Дословно перепишите фрагмент текста о школьной математике. Начните с места, где стоят слова «Подобное движение в», и остановитесь после слов «культурного уровня интеллигенции.».

- **Извлеченный текст**
"""
С давних пор в странах европейской культуры элементарная математика составляет необходимую часть общего образования. В начальной школе изучают арифметику, в средней – алгебру, геометрию и тригонометрию; в двадцатом столетии к этому нередко добавляются начала дифференциального и интегрального исчисления, теории вероятностей. Но в последнее время все чаще слышны голоса: "А зачем это нужно? Алгебра и геометрия пригодятся в жизни лишь немногим, остальным хватит арифметики – да и без нее, пожалуй, можно обойтись теперь, когда хозяйки ходят на рынок с калькуляторами. Пусть математику изучают дети со специальными склонностями, которые сами станут потом математиками или физиками, ну да еще будущие инженеры. А всех прочих незачем мучить уравнениями и теоремами." И к этим голосам начинают прислушиваться те, кто определяет содержание обучения. В старших классах гуманитарных школ математика урезана до трех часов в неделю, и многие влиятельные администраторы добиваются ее полного устранения. (Автору довелось однажды побывать на парламентских слушаниях, где с таким предложением выступил министр образования одной из республик в составе России.) А некоторые школы и в средних классах, начиная с пятого, сокращают математику до трех-четырех уроков в неделю, хотя государственным стандартом это не допускается. Налицо первые значительные успехи "антиматематического движения".
Подобное движение в свое время уже было – за отмену изучения древних языков. В России оно особенно широко развернулось в предреволюционное время. Мотивы приводились такие же, как теперь: в жизни эти языки никому не понадобятся. Это движение, как известно, добилось полной победы, и не только благодаря революции: греческий язык был отменен раньше. В странах, где не было революций, оно в конце концов тоже победило. И его победа сыграла существенную роль в повсеместном снижении культурных стандартов и общего культурного уровня интеллигенции.
"""
- **Исходные данные**
"""
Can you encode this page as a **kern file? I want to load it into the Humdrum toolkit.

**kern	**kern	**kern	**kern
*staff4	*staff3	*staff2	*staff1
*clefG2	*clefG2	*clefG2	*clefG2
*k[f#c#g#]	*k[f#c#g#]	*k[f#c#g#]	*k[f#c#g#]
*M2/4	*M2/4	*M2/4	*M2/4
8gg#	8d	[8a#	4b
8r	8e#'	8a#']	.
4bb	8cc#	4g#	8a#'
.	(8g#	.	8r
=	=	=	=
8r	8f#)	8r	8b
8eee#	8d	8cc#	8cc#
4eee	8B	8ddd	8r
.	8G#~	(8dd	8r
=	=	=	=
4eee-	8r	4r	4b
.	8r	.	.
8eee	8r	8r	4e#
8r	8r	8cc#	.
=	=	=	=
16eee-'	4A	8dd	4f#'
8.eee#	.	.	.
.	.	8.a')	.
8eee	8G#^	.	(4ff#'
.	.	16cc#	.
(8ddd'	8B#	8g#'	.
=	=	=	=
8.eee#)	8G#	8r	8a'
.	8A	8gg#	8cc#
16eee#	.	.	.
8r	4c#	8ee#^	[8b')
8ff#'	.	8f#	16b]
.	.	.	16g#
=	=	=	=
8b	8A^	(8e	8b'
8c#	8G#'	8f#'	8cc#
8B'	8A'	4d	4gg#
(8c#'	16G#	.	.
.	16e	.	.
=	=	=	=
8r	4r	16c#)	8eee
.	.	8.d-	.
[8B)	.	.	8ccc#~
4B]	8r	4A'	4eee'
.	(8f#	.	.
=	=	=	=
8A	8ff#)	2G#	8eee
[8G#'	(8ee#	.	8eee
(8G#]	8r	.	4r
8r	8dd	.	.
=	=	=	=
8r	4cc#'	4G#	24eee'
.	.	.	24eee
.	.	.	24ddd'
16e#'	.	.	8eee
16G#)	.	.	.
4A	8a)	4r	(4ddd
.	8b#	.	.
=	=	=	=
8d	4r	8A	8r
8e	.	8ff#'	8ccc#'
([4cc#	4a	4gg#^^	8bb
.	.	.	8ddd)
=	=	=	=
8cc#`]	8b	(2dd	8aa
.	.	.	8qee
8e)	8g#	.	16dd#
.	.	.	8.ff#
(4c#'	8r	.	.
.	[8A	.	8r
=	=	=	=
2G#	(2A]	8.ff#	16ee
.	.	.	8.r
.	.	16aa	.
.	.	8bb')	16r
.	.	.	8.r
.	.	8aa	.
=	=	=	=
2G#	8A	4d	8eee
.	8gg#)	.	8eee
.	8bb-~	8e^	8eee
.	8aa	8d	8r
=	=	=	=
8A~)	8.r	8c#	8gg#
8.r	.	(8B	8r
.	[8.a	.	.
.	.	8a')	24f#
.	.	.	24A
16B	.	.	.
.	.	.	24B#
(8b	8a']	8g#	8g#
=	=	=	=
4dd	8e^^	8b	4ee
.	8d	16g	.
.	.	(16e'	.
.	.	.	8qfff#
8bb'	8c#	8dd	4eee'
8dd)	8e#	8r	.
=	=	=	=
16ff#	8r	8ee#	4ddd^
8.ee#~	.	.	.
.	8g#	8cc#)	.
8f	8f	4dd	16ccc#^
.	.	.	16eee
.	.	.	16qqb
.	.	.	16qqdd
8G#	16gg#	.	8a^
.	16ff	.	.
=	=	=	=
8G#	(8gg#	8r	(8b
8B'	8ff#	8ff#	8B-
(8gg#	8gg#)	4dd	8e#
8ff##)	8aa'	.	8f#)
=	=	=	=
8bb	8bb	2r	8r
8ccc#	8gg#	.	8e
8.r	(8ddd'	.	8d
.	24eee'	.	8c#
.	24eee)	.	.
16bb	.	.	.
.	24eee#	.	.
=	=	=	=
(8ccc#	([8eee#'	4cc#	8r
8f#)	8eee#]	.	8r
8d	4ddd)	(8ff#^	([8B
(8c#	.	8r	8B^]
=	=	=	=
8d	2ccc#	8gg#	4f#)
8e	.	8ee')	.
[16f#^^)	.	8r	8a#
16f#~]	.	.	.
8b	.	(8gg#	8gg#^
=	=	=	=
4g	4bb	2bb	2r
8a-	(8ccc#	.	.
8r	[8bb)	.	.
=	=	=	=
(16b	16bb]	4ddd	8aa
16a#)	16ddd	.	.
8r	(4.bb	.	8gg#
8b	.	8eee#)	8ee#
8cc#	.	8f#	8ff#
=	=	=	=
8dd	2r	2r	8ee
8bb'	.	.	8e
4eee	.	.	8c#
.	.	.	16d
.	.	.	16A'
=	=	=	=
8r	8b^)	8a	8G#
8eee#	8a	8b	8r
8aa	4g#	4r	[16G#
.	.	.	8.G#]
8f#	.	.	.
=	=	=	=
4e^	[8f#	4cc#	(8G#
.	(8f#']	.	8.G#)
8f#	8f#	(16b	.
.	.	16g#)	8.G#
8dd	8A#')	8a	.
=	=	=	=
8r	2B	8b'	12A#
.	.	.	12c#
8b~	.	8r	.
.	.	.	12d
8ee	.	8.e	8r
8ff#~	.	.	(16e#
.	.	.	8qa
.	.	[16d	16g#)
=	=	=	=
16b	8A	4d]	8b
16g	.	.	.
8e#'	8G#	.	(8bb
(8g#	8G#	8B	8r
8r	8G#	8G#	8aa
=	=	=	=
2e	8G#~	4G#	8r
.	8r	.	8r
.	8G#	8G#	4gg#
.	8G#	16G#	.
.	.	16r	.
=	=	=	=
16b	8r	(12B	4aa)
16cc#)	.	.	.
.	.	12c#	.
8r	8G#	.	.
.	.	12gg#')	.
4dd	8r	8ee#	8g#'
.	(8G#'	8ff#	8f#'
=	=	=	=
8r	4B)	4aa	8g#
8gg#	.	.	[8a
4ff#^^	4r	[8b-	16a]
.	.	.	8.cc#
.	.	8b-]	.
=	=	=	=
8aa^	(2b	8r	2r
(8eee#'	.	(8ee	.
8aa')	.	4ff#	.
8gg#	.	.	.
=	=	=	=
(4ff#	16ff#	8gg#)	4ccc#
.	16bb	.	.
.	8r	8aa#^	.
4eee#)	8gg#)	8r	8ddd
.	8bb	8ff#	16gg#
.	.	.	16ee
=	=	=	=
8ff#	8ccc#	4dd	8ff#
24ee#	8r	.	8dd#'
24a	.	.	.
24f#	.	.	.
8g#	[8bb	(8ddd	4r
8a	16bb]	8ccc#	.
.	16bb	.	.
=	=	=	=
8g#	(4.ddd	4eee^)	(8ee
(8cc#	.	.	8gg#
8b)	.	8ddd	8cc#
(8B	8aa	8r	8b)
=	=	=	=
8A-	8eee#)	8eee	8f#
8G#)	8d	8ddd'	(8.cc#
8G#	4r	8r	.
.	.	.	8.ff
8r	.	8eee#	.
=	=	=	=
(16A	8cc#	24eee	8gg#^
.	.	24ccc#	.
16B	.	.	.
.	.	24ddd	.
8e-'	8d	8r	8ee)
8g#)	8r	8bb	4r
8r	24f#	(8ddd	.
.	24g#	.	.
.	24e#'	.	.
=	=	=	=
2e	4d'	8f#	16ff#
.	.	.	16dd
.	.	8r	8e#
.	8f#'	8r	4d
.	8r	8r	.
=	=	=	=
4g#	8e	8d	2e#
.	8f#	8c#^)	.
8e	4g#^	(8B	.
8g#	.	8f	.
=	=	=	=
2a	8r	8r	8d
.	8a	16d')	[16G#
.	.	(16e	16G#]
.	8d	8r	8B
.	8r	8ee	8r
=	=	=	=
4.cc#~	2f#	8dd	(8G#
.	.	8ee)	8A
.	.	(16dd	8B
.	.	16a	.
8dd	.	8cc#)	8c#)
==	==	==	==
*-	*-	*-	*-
"""
- **Решение упражнения**
Подобное движение в свое время уже было – за отмену изучения древних языков. В России оно особенно широко развернулось в предреволюционное время. Мотивы приводились такие же, как теперь: в жизни эти языки никому не понадобятся. Это движение, как известно, добилось полной победы, и не только благодаря революции: греческий язык был отменен раньше. В странах, где не было революций, оно в конце концов тоже победило. И его победа сыграла существенную роль в повсеместном снижении культурных стандартов и общего культурного уровня интеллигенции.